The program would print out a timing label, which could then be posted onto a scoreboard, thus also eliminating a second possible human error of writng the wrong score on the board.

The system was then enhanced by combining it with a dBase program that handled the registration and classification of the cars, feeding the valid car numbers into the timing program. At the end of the event, the program sorted the times by the best time for each car, and produced the results for the event.
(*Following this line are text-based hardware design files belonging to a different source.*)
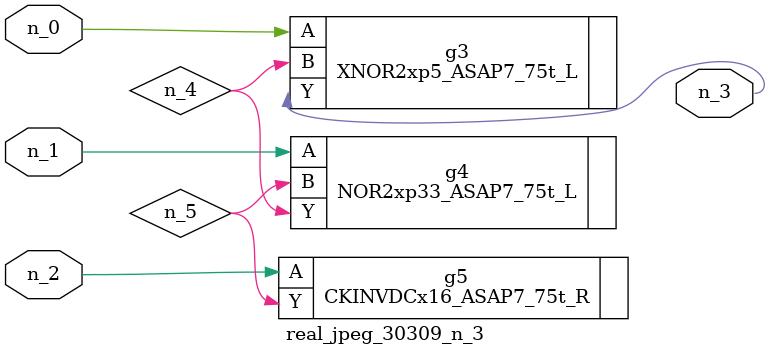
<source format=v>
module real_jpeg_30309_n_3 (n_1, n_0, n_2, n_3);

input n_1;
input n_0;
input n_2;

output n_3;

wire n_5;
wire n_4;

XNOR2xp5_ASAP7_75t_L g3 ( 
.A(n_0),
.B(n_4),
.Y(n_3)
);

NOR2xp33_ASAP7_75t_L g4 ( 
.A(n_1),
.B(n_5),
.Y(n_4)
);

CKINVDCx16_ASAP7_75t_R g5 ( 
.A(n_2),
.Y(n_5)
);


endmodule
</source>
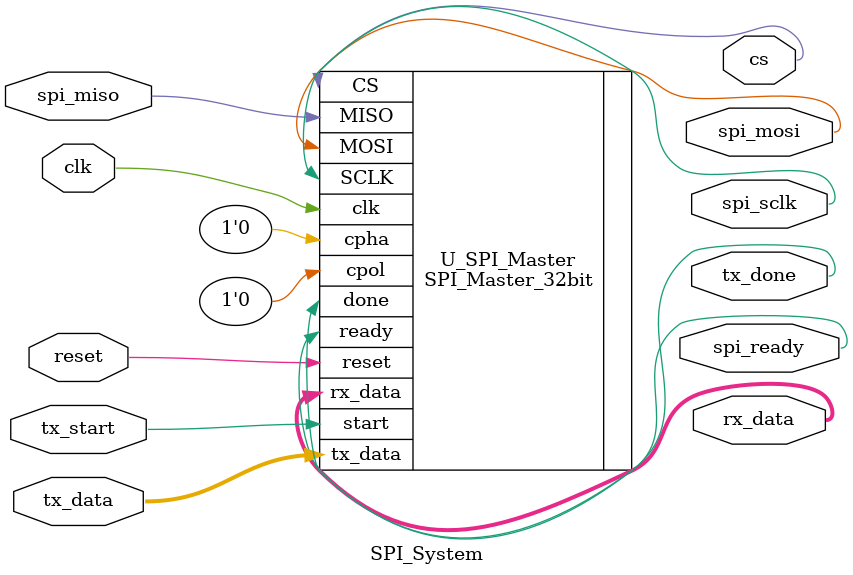
<source format=v>
`timescale 1ns / 1ps

module SPI_System (
    input wire clk,
    input wire reset,

    // SPI interface
    output wire spi_sclk,
    output wire spi_mosi,
    input  wire spi_miso,
    output wire cs,

    // User control
    input wire [31:0] tx_data,
    input wire tx_start,

    // Status output
    output wire [31:0] rx_data,
    output wire tx_done,
    output wire spi_ready
);

    SPI_Master_32bit U_SPI_Master (
        .clk    (clk),
        .reset  (reset),
        .cpol   (1'b0),
        .cpha   (1'b0),
        .start  (tx_start),
        .tx_data(tx_data),
        .rx_data(rx_data),
        .done   (tx_done),
        .ready  (spi_ready),
        .SCLK   (spi_sclk),
        .MOSI   (spi_mosi),
        .MISO   (spi_miso),
        .CS     (cs)
    );

endmodule

</source>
Another enhancement was made to allow for timing at our track events, since the laser box was powerful enough to send a beam across the track. Instead of only two cars, the system could handle up to 20 timing events. The timer was set up near the entrance to turn 1 at Texas World Speedway, where most cars would be getting into a single file; the only problem with this setup was that two cars could cross the beam at the same time, so that only one time would be recorded. Since these events were not strictly competitive, the lap times recorded were for information only. A log of each crossing was kept, and the timing personnel would only have to record the order of the cars as they crossed the beam, and then call up the list of events and associate a car number with each one. Since the cars were fairly spread out around the track, this was usually no problem. The program would then calculate the lap time for a car if it had previously tripped the timer, or start a lap if it hadn't. There was no set number of laps a car could run, since the program ran a continuous log of lap times.

Big Island Color

E-commerce database-driven website using SSL, PayPal and web services

A client wanted to start a web-based image enhancement business using his pre press experience and Photoshop training skills. The complete solution involved the use of a MySQL database to manage the images as they progressed through the process of uploading by the client's customer, downloading for manipulation, uploading results, and tracking payments made using PayPal or other means. A web service for image conversion was also incorporated in the site as well as Google Adsense advertising as a means to enhance the revenue generated by the site.

Dr. Dessert

Informational website for a small business

A small business in the vending machine industry wanted a web site to promote itself and provide information to potential customers about the goods and services it offered, without spending a lot of money. They also wanted the site to be maintainable by its own employees once the initial website was completed. NetObjects Fusion, a visual website design and HTML generation tool, was used to address the low-cost and user-update requirements.